Darüber, ob sich auf Gesamtjahresbasis 2003 schwarze Zahlen ausgehen werden, wollte Deutschmann keine Prognose abgeben.
2003 sollen die Kosten, die 2002 noch 22 Mio. Euro betragen hatten, halbiert werden, "ohne jedoch bei der Produktentwicklung einzusparen", berichtete Deutschmann.
Mitte Dezember hatte das Unternehmen bekannt gegeben, dass sich die Verluste zu diesem Zeitpunkt auf mehr als die Hälfte des Stammkapitals beliefen. Update hatte Ende November 2002 das Umsatzziel nach einer Korrektur im August mit 15,5 Mio. Euro erneut nach unten revidiert. Im August war das Management noch von 19,1 Mio. Euro Umsatz ausgegangen, zuvor von 21,7 Mio. Euro. Bis September 2002 lag der Fehlbetrag bei 4,62 Mio. Euro.

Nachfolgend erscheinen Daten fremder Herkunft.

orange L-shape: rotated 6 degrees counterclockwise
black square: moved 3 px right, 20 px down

Zahlen zu Umsatz und Betriebsergebnis für das Gesamtjahr 2002 wollte Deutschmann heute keine bekannt geben.
"Feuer am Dach" bei UpdateWeniger Personal
Eine Kostensenkung soll vor allem durch die bereits eingeleitete Schließung der Niederlassungen in England, den USA und Dänemark, sowie die Reduktion von Sach- und Personalkosten sowie von Büroflächen erreicht werden.

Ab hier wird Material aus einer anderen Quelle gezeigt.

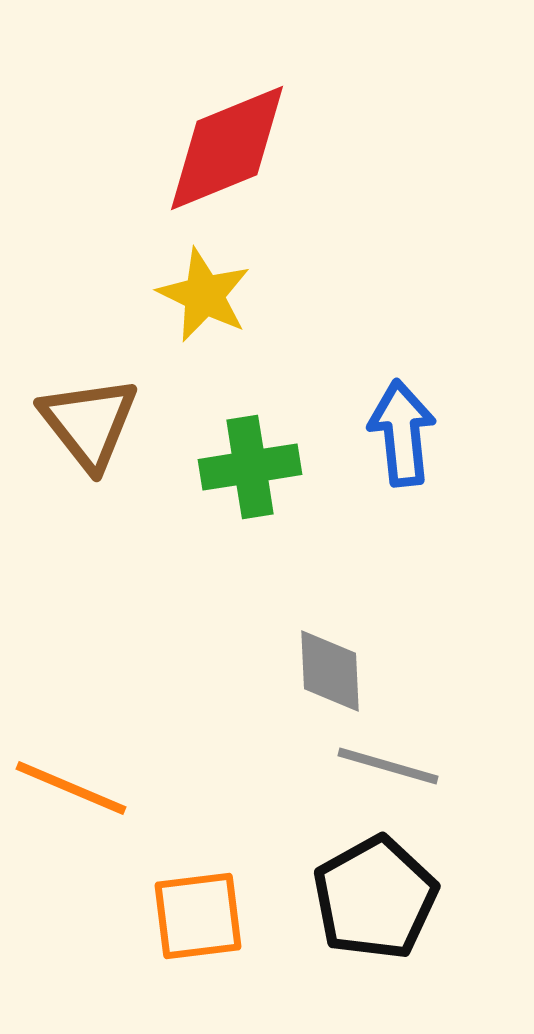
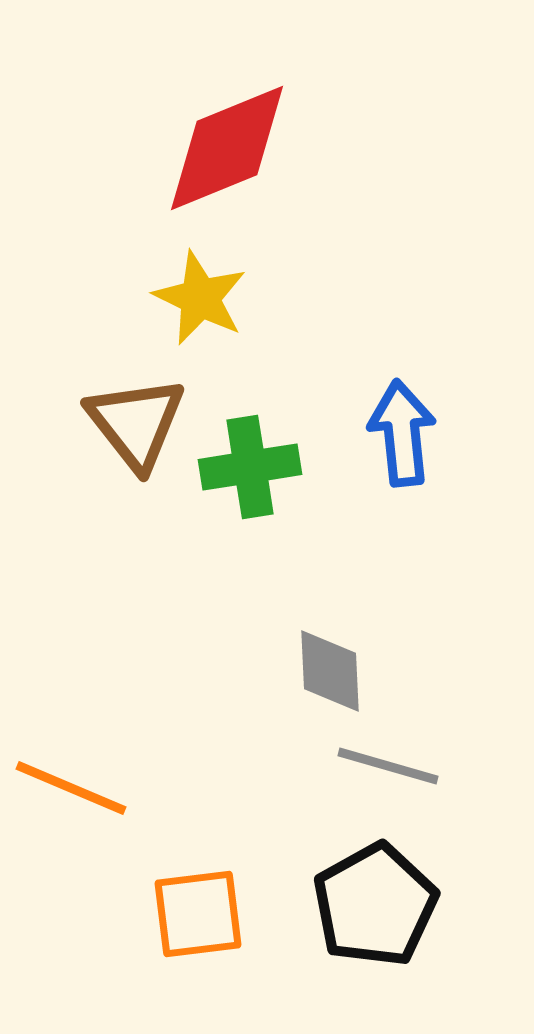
yellow star: moved 4 px left, 3 px down
brown triangle: moved 47 px right
black pentagon: moved 7 px down
orange square: moved 2 px up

Die Niederlassungen in Deutschland, der Schweiz, Holland, Tschechien und Frankreich würden aber weiterhin betrieben, so Deutschmann.
Bis März 2003 soll der Personalstand von derzeit 135 Mitarbeitern auf 105 Mitarbeiter weiter reduziert werden, so Deutschmann. Update hatte bereits 2001 ein Drittel seiner Mitarbeiter abgebaut.